Fig 3Alignment of the MG1655 genome with ER2796 and DH10B, conducted with Progressive-Mauve.
Boundaries of the major contiguous blocks of sequence, labeled with capital letters, are formed by two major events specific to the DH10B lineage: block B results from deletion of a 34.6 kb region of MG1655 followed by partial restoration as part of a φ80Δ(lacZ)M15 mosaic prophage insertion in DH10B; and block E results from the IS10-mediated inversion of an 11 kb segment of MG1655, again in DH10B [4]. The following larger indels visible in the figure are labeled: prophage e14 lost in both ER2796 and DH10B; prophage CPZ-55 lost in ER2796; the 16 kb mtgA-yhcE region lost in ER2796 through IS5-mediated deletion; the ICR region deleted in both ER2796 and DH10B; Tn10 insertion at yedZ in ER2796; tandem duplication of a 113 kb region in DH10B, presumably IS5-mediated; the φ80Δ(lacZ)M15 mosaic prophage insertion in DH10B, including the lacZ region (part of block B).
Fig 4Comparison of the lacZY regions of MG1655 and ER2796.

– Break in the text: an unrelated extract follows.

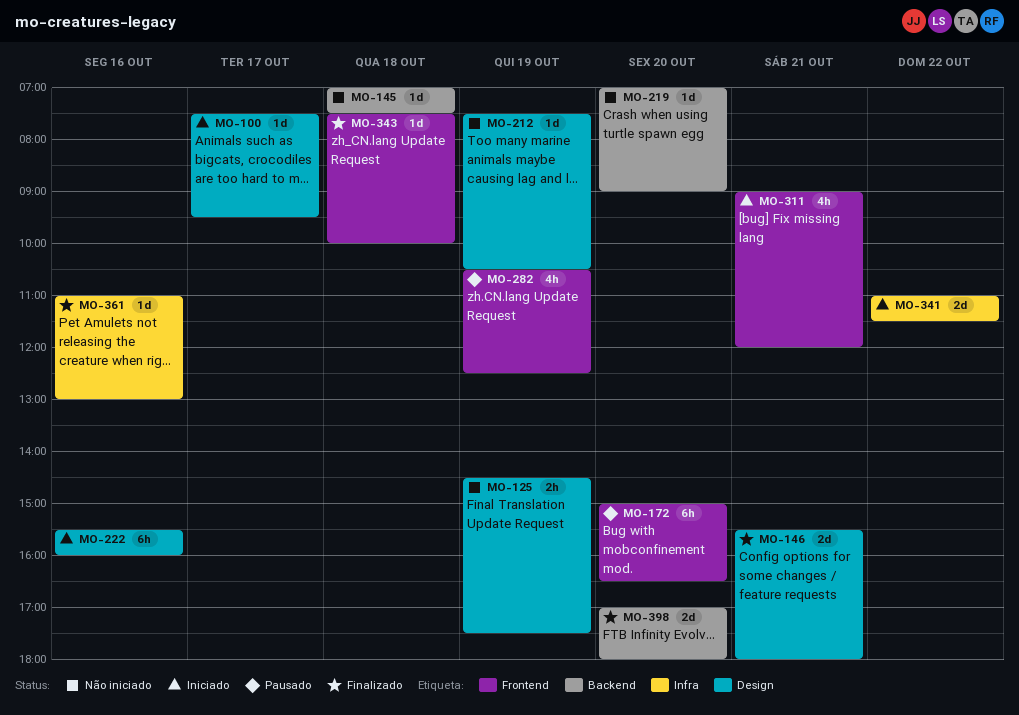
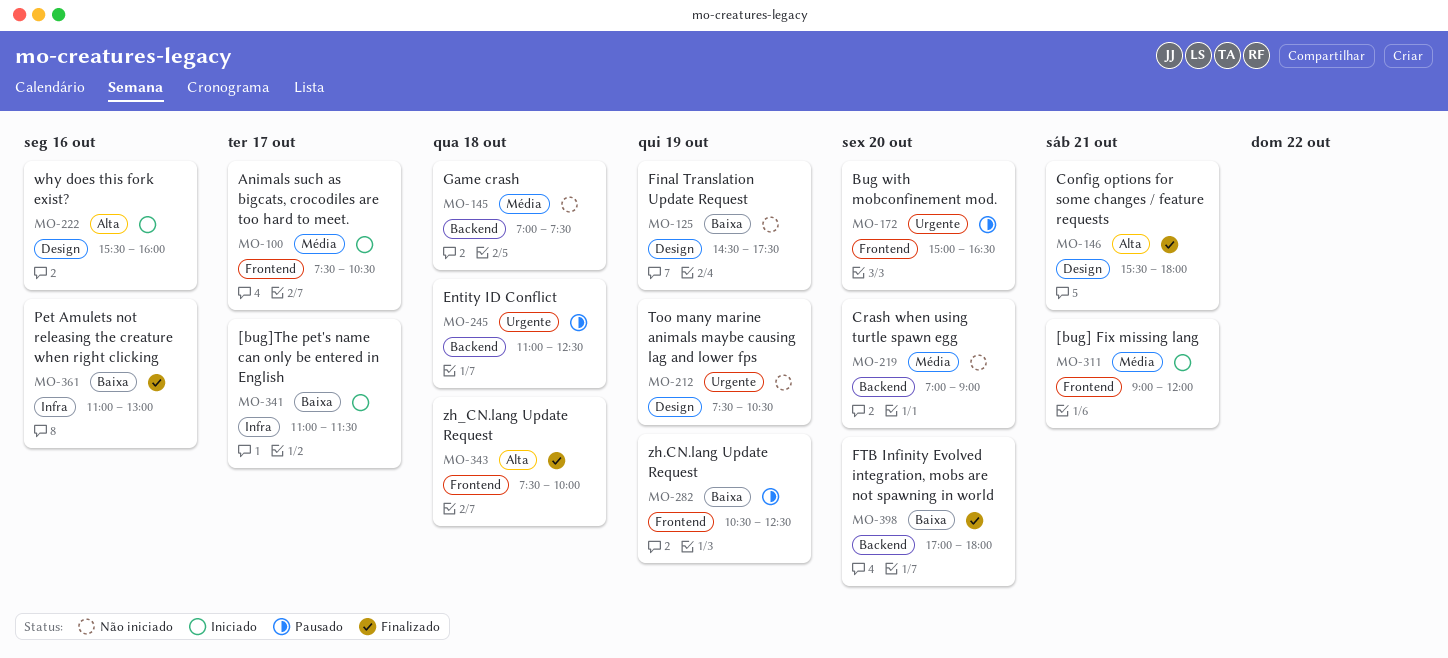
MO-100, label: Design -> Frontend
MO-100, ends: 09:30 -> 10:30
MO-245: none -> present
MO-341, day: Oct 22 -> Oct 17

A. Schematic drawing showing the region of MG1655 lacZ and lacZY intergenic region that is deleted in ER2796. It is oriented forward with respect to the chromosomal sequence, with the operon reversed from the conventional representation. In ER2796, the lacZ ORF enodes amino acids 1–222 of MG1655 lacZ (white box) fused to 40 amino acids derived from the lacZY intergenic region, and overlapping with lacY (cross-hatched box). The putative lacY ribosome binding site (RBS) is preserved in ER2796. B. DNA and translated protein sequence of the lacZY junction, numbered from ER2796. Nucleotides and translated amino acids missing in ER2796 are shown in gray, and those present are shown in black. In ER2796, aa 1–222 of the translated ORF are shown in black, and the 40 aa derived from the intergenic region are shown in red. Start codons of lacZ and lacY are highlighted, and the putative RBS of lacY is underlined. 2160 bp (720 aa) of MG1655 lacZ have been removed at the indicated position for brevity.
Fig 5Use of long reads to identify gene conversion events.
The schematic alignment shows the paralogous ribosomal gene clusters rrnB and rrnE from ER2796 (white genes) along with nonhomologous flanking genes (gray). The genes are marked with names and coordinates in ER2796. In ER2796, rrnB has been the apparent recipient of a gene conversion event in which rrnE served as donor (vertical arrows), and thus both regions are identical. As a result of this event, rrnB in ER2796 exhibits minor variations when compared with rrnB from its ancestor, MG1655: six SNPs (marked with *) and one indel (marked with †). Red tinted boxes indicate the regions of alteration (left and middle) and delineate the boundaries of the clusters (left and right). Sequencing reads internal to the clusters (i.e., between the outer two red boxes) cannot be mapped uniquely to one locus or the other unless they extend into the nonhomologous flanking regions, and the minor variants within (e.g., the middle red box) cannot be assigned to one cluster or the other without sequencing reads directly connecting them with a flanking region on one side or the other. The long-read library used in this analysis includes numerous reads that connect the unique flanking regions with the internal variants. The mapped coordinates of six example reads from the actual analysis are shown at the top, including some that span both sides of the 5 kb gene cluster. Arrows indicate where a read continues beyond the region shown here.